How much VRAM does gpt-oss 20B need at Q4_K_M? OpenAI's first open-weights model

gpt-oss 20B at Q4_K_M with native 128K context needs about 19.4 GB of VRAM with all experts resident, dropping to roughly 9.3 GB with active-only weight loading. It's an MoE with 3.6B active parameters per token, 24 layers, an unusual hidden size of 2944, head_dim 64, and 128K native context. The 20B variant of OpenAI's first Apache 2.0 release is the smallest model in the family and is intentionally sized for laptops and consumer GPUs.

Total VRAM required
19.4 GB
gpt-oss 20B (MoE) at Q4_K_M
Weights
11.2 GB
20B params
KV cache
6.4 GB
128K tokens, FP16 KV

Calculator

Estimated VRAM required

19.4 GB

20B params at Q4_K_M, 131,072 token context, batch 1, inference.

Weights
11.2 GB
KV cache
6.4 GB
Overhead
1.8 GB

Estimate accuracy: Weights within ~2%. KV cache within ~5% for standard GQA models, ~10% for MLA (DeepSeek). Real VRAM may vary with framework (vLLM vs llama.cpp vs Transformers), Flash Attention, and driver overhead.

Hardware that fits

RTX 3090
Consumer
24 GB
81% used
RTX 5090
Consumer
32 GB
61% used
A100 40GB
Datacenter
40 GB
49% used
Apple M3 Max 64GB
Unified
48 GB
40% used

How this is calculated

11.2 GB of weights at Q4_K_M plus a 6.4 GB KV cache (at the full 128K context window) and ~1.8 GB overhead. Active-only loading shrinks weights to 3.6B * 0.56 = 2.0 GB while keeping the same KV cache, totaling ~9.3 GB - it runs on a 12 GB GPU or a unified memory device.

Verdict

gpt-oss 20B at Q4_K_M is the model to download if you've never run a local LLM before in 2026. Apache 2.0, runs on anything, decent reasoning for the size, and OpenAI lineage. Not as strong as Qwen3 30B-A3B at the same memory footprint, but the brand recognition matters and the licensing is the cleanest in the open-weights ecosystem.

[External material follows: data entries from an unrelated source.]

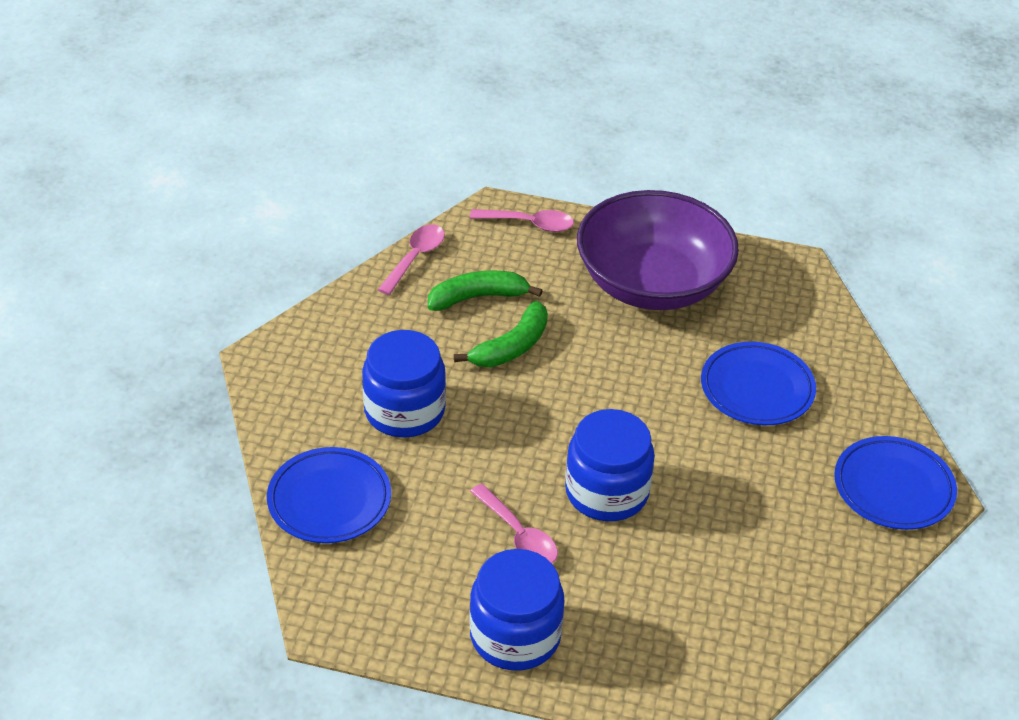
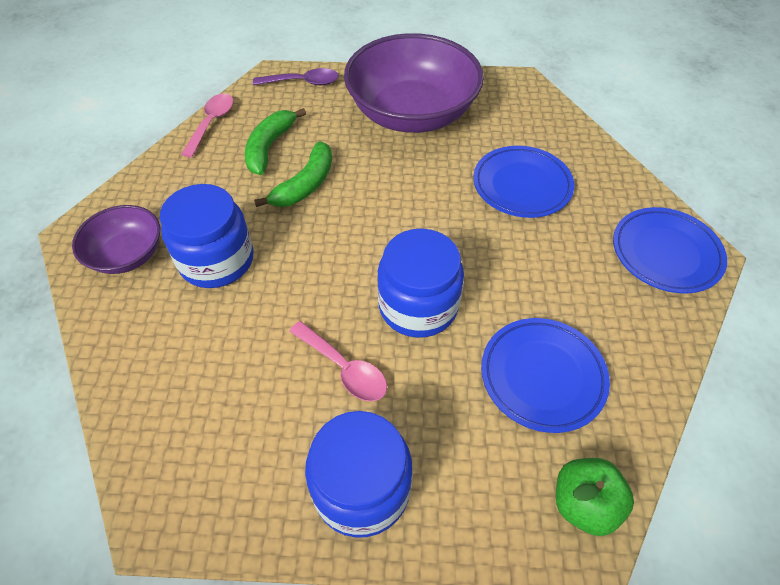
camera: 10 degrees left, 10 degrees up
(312, 389) = (127, 254): none -> purple bowl
(329, 500) = (150, 367): blue plate -> blue plate (542, 376)
(478, 297) = (269, 147): green banana -> green banana turned 45 degrees counterclockwise
(529, 224) = (303, 82): pink spoon -> purple spoon
(719, 686) = (584, 504): none -> green apple

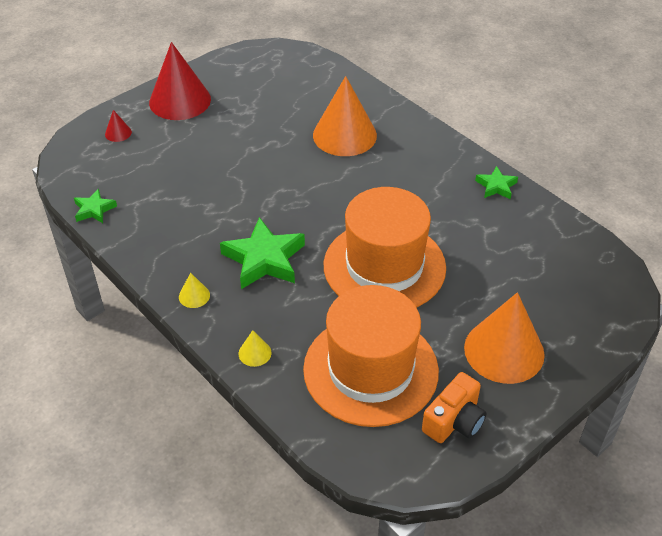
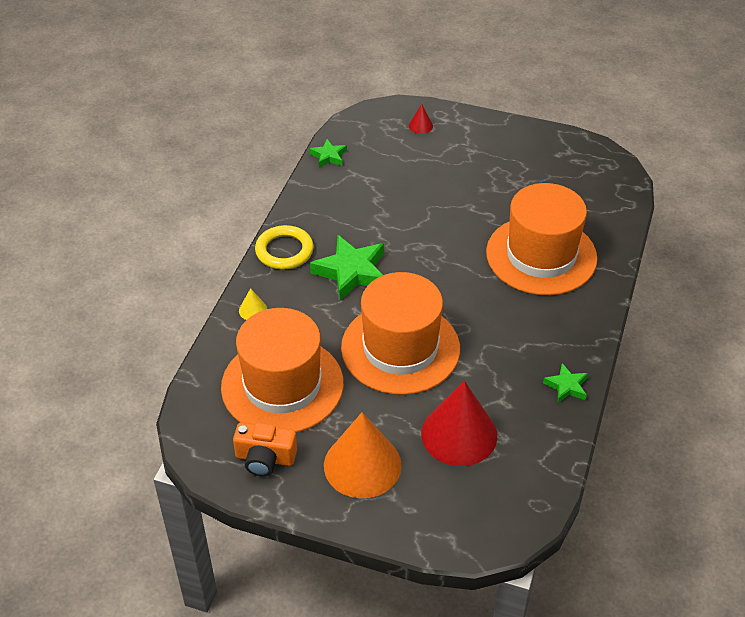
camera: 60 degrees right, 0 degrees up
(180, 100) = (490, 139): red cone -> red cone (459, 434)
(194, 296) = (284, 251): yellow cone -> yellow ring
(344, 135) = (541, 255): orange cone -> orange hat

Frequently asked questions

What does '3.6B active' actually mean for inference speed?
Per token, the model only computes through 3.6B parameters worth of expert weights even though all 20B must be reachable. With active-only loading and CPU offload the cold experts add a per-token PCIe round-trip - typical numbers are 15-30 tokens/sec on consumer hardware vs 60+ all-resident.
Should I pick gpt-oss 20B or Qwen3 30B-A3B?
Qwen3 30B-A3B is generally stronger at the same active footprint (3B active vs 3.6B). gpt-oss has cleaner licensing and OpenAI lineage. Both fit on the same hardware - try whichever fits your stack first.